Cuando me desperté, el pasado lunes, me encontré con que el escritor Fernando Marías me había etiquetado en una foto de Facebook que mostraba a un engalanado Warren Beauty con cara de no entender nada, concentrado en el tarjetón que sostenía entre sus manos, mientras Faye Dunaway le miraba fijamente, sonriendo con socarronería.
Lo que ocurrió a continuación bien lo saben ustedes, que la noticia tardó escasos segundos en dar la vuelta al mundo y abrir las ediciones digitales de todos los periódicos.
Y la pregunta es, por supuesto: ¿se trató de un lamentable error, tal y como reconoció PwC, la empresa auditora encargada de custodiar los sobres y de velar por la legalidad de la entrega de los premios Óscar o, como algunos malintencionados preferimos pensar, fue una tentativa de atraco, a mano desarmada, en la que Bonnie Parker y Clyde Barrow se apropiaron de los cuerpos de los actores que les dieron vida, hace ahora cincuenta años, en la mítica película filmada por Arthur Penn?
A medida que pasan las horas, más convencido estoy de que el espíritu de Bonnie y Clyde sigue vivo y que, no conformes con el Óscar a la opresiva y cortante “Moonlight”, trataron de beneficiar a “La La Land”, una película filmada a la antigua usanza, rebosante de luz y color. Y lo hicieron de la única manera que saben: a través de un atraco. A la vista está que por “Bonnie and Clyde” no pasa el tiempo…
La película cuenta la trágica y sangrienta de dos jóvenes atracadores, secuestradores y asesinos que aterrorizaron varios estados del centro y el sur de los Estados Unidos en sus correrías, durante los años de la Depresión, entre 1930, cuando comenzaron su carrera criminal, y el 23 de mayo de 1934, cuando fueron masacrados a tiros por las fuerzas del orden que con tanto ahínco les perseguían.
Les dispararon tantas veces, aquel día, en una carretera secundaria de Luisiana, que podían haberlos matado hasta ocho veces seguidas, en palabras de un testigo. Y es que el grupo comandado por Frank A. Hamer, de los Rangers de Texas, no estaba dispuesto a que se volvieran a escapar, como tantas veces había ocurrido.

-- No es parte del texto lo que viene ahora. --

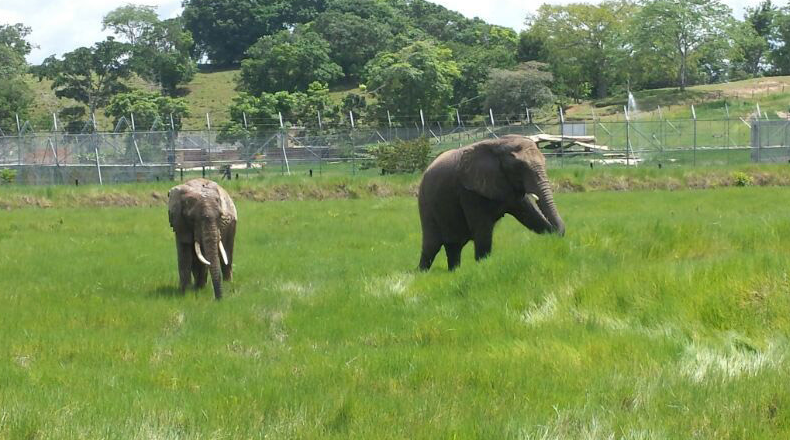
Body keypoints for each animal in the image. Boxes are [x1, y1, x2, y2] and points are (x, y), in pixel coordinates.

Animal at [420, 136, 564, 270]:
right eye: (518, 167)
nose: (557, 237)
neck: (498, 143)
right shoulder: (468, 190)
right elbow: (482, 230)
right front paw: (483, 267)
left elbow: (531, 217)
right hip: (426, 203)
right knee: (431, 246)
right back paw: (422, 273)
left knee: (454, 247)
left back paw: (454, 272)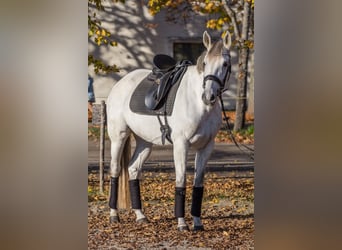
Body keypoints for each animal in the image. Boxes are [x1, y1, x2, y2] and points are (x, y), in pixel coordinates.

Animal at [106, 30, 232, 230]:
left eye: (225, 64)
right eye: (205, 63)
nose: (209, 96)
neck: (198, 103)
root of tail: (120, 83)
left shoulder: (206, 147)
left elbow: (198, 183)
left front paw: (197, 222)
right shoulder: (181, 145)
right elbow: (181, 180)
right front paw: (182, 223)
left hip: (145, 142)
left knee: (133, 169)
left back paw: (140, 215)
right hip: (119, 137)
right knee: (115, 169)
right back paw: (113, 214)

La carrera criminal de Clyde Barrow comenzó siendo muy joven, siguiendo la estela de uno de sus hermanos mayores. De familia muy pobre, a los catorce años fue condenado a prisión, ingresando en la durísima Eastham State Farm, donde fue acosado sexualmente y posiblemente violado por un preso… al que más adelante mató a golpes, en la ducha, con un trozo de tubería que consiguió esconder.
Tras cortarse el dedo de un pie, para evitar los trabajos forzados, y después de que otro preso condenado a cadena perpetua se atribuyera la muerte del violador, Clyde fue puesto en libertad y, en 1930 conoció a Bonnie Parker, una mujer joven y hermosa cuyo marido, un delincuente habitual que solía pegarle, cumplía condena en prisión.
Clyde se había jurado a sí mismo que jamás volvería a prisión. Bonnie no quería sabes nada de la aburrida vida que llevaba en casa de sus abuelos, a la espera de que su violento marido saliera de prisión. Ambos eran jóvenes, soñadores y con ansia de libertad.
Empezaron a dar pequeños golpes en gasolineras, estaciones de autobuses, tiendas y restaurantes. En parte por el dinero. Pero, sobre todo, por la adrenalina. Y así comenzó una de las historias criminales más famosas de la crónica negra norteamericana que, gracias al poder amplificador tanto de los medios de comunicación como del cine, se hizo universal.
A lo largo de cuatro años, la banda de Clyde y Bonnie puso en jaque a las fuerzas del orden de la mitad de los Estados Unidos, en primer lugar, porque siempre cometían sus atracos en zonas fronterizas entre diferentes estados y en tiendas y locales bien comunicados y con fácil acceso a las carreteras secundarias que con tanto ahínco recorrieron a lo largo de su carrera criminal.
De esa forma, tras un atraco, conducían mil kilómetros antes de acomodarse en alguna zona en la que nunca hubieran delinquido. Para ello utilizaban el mejor coche del momento: el potente Ford V8 con el que, gracias a la arrojada conducción de Barrow, conseguían dejar atrás, sistemáticamente, a los vetustos vehículos de la policía que trataban de perseguirles y darles caza.
Y estaba el tema de las armas, auténtica obsesión de Bonnie y Clyde, quienes no dudaron en atracar armerías e incluso dependencias gubernamentales en las que había metralletas del ejército, para hacerse con el arsenal más moderno… y letal. De nuevo, la policía local y los shérifs de pueblo, armados con sencillos revólveres, no podían siquiera soñar con hacerles frente. Y los que lo intentaron, murieron en el empeño.
Fue necesaria la traición del padre de uno de sus compinches para que dos de los delincuentes más buscados de Estados Unidos cayeran en la trampa que acabaría con sus vidas.
Recién muertos, el coche repleto de agujeros de bala en el que fallecieron fue exhibido ante el público… con sus cadáveres aún dentro. Y la gente, enfervorizada, se apelotonaba y peleaba, tratando de hacerse con algún recuerdo de los famosos gángsteres, fuera un mechón de pelo o un trozo de ropa. De la misma manera, miles de personas pasaron junto a sus cadáveres, expuestos públicamente en Dallas, antes de ser enterrados.
Se trataba de demostrar que, efectivamente, Bonnie y Clyde habían muerto. Esta semana hemos comprobado, sin embargo, que su espíritu sigue vivo, aunque hayan refinado sus métodos y se hayan adaptado al signo de los tiempos, tratando de cometer un postrer atraco… utilizando un sobre como arma.